Kommentar
11. Mai 2020

Die Konstruktionsfehler des Euros treten einmal mehr offen zu Tage

Der Euro ist auch 21 Jahre nach seiner Geburt immer noch ein schwieriges Projekt. Das haben die vergangenen Wochen nachhaltig vor Augen geführt. Da ist zunächst der Fall Italien. Zweifellos ist das Land unverschuldet in die aktuelle Krise gerutscht. Dies ändert aber nichts daran, dass im öffentlichen Budget in den Vorjahren Schlendrian getrieben wurde.

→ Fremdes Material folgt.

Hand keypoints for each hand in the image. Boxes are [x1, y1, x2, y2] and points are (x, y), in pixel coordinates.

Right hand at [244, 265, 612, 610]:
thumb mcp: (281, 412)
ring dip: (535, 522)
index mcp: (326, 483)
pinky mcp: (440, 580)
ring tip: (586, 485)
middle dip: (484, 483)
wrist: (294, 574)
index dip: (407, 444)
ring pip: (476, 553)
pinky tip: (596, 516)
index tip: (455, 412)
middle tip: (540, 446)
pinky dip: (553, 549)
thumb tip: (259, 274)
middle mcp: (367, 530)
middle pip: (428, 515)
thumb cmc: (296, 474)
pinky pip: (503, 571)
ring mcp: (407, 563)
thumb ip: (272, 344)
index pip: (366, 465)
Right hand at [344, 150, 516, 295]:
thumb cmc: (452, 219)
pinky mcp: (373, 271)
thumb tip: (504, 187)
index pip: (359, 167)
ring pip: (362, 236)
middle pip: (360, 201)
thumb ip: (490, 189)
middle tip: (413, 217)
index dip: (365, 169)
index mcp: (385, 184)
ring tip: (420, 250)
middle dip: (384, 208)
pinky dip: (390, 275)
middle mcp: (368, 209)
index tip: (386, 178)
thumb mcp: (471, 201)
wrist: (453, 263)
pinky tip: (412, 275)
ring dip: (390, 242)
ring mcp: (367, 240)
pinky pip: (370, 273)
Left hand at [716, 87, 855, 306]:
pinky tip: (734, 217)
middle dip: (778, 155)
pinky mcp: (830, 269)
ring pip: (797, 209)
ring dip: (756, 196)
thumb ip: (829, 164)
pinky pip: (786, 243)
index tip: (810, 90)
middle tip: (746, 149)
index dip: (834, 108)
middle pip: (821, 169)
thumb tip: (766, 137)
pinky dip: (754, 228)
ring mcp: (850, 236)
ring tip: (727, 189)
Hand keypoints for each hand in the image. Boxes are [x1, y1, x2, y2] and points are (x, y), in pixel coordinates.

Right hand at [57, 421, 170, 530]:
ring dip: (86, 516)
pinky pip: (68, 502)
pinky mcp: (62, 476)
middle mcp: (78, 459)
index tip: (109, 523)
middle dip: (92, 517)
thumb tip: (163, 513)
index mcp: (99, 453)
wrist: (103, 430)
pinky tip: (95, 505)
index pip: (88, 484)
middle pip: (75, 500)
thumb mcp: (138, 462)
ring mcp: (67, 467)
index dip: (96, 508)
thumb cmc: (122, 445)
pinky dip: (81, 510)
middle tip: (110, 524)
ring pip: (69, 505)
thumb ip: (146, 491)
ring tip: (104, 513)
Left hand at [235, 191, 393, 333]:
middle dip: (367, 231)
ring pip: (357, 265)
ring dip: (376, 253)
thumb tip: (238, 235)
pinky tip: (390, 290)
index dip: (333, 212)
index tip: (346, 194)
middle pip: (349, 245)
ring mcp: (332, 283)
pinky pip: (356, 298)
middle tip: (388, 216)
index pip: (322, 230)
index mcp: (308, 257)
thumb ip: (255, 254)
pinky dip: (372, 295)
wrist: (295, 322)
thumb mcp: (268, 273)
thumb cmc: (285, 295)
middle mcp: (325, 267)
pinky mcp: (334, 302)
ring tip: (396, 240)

Wie alle Euroländer profitierte Italien vom Zinsrückgang. Musste das italienische Finanzministerium 2012 noch 84 Mrd. EUR Zinsen an die Gläubiger überweisen, waren es 2019 nur noch 60 Mrd. EUR. Statt die jährlich gesparten Zinsausgaben zur Senkung des Haushaltsdefizits zu verwenden, wurde das Geld jedoch anderen Zwecken zugeführt.

In der Folge verharrte die Staatsverschuldung Italiens seit 2012 bei 135% des BIP. Portugal gelang es in derselben Zeit hingegen, seine Defizitquote von 133% auf 118% zu senken. In den nächsten beiden Jahren wird der italienische Schuldenberg aufgrund der Rezession auf 160% des BIP anwachsen. Es gibt mehrere Möglichkeiten, wie damit umgegangen werden kann:

Erstens könnte Italien spätestens ab 2022 auf den Weg der Tugend einschwenken und einen ausgeglichenen Haushalt anstreben. Zweitens könnten die anderen Eurostaaten über Transferzahlungen das italienische Ausgabenniveau stabilisieren. Drittens könnte die EZB weiter in grossem Umfang Staatsanleihen kaufen und dadurch die Solvenz Italiens sicherstellen. Viertens könnte die künftige Schuldenaufnahme innerhalb der Eurozone verstärkt über Eurobonds erfolgen.

Letzteres stösst auf zu viel Widerstand in den Euro-Nordländern. Eine Sparpolitik (Lösung eins) ist innenpolitisch in Italien kaum durchsetzbar. Vor allem die populistischen Parteien setzen auf eine expansive Fiskalpolitik. Lösung zwei (Transfers) wird zum Teil über den avisierten Wiederaufbaufonds umgesetzt, stellt aber keine Dauerlösung dar. Eigentlich ist klar, worauf es hinausläuft: die EZB muss weiter die Hauptlast der Stabilisierung tragen.

Das jüngste Urteil des Bundesverfassungsgerichts (BVerfG) hat aber auch diese vermeintlich einfachste Lösung in Frage gestellt. Die deutschen Richter stellen klar, dass die EZB nicht ausreichend geprüft hat, ob ihre Massnahmen verhältnismässig sind, und dass nur ein limitierter Ankauf von Staatsanleihen mit dem Grundgesetz vereinbar ist. Die EZB hat rasch erwidert: sie fühle sich nur an Urteile des EuGH gebunden und werde so weitermachen wie bisher. Die Bundesbank, für die wiederum sehr wohl das BVerfG von Relevanz ist, könnte das in grösste Schwierigkeiten bringen.

Nunmehr wird gefordert, das deutsche BVerfG müsse nachgeben, um die europäische Rechtsgemeinschaft nicht zu gefährden. Es bleibt jedoch das Dilemma, dass für Deutschland das Grundgesetz die höchste Rechtsordnung darstellt – eine europäische Verfassung gibt es nicht. Die Einhaltung des Grundgesetzes kann aber nur das BVerfG und nicht der EuGH prüfen.

Kurzfristig wird man eine Lösung finden. Die EZB holt die vom BVerfG geforderte Verhältnismässigkeitsprüfung auf beiläufige Weise nach. Es ist damit sehr wahrscheinlich, dass die Bundesbank mit an Bord bleibt und die EZB ihren expansiven Kurs beibehält. Ausserdem werden sich die Euroländer in den nächsten Wochen auf einen Wiederaufbaufonds im Volumen von mindestens einer Billion Euro einigen. Kurzfristig dürfte dies die Lage in Italien stabilisieren. Entsprechend werden auch die italienischen Risikoaufschläge gedeckelt bleiben. Die strukturellen Probleme Italiens (ineffiziente Verwaltung und Justiz, instabiles politisches System, Korruption) werden damit aber nicht gelöst. Das Tauziehen um Transferzahlungen sowie Eurobonds wird somit in den nächsten Jahren fortbestehen und auch das BVerfG wird weitere schwierige Urteile zu fällen haben.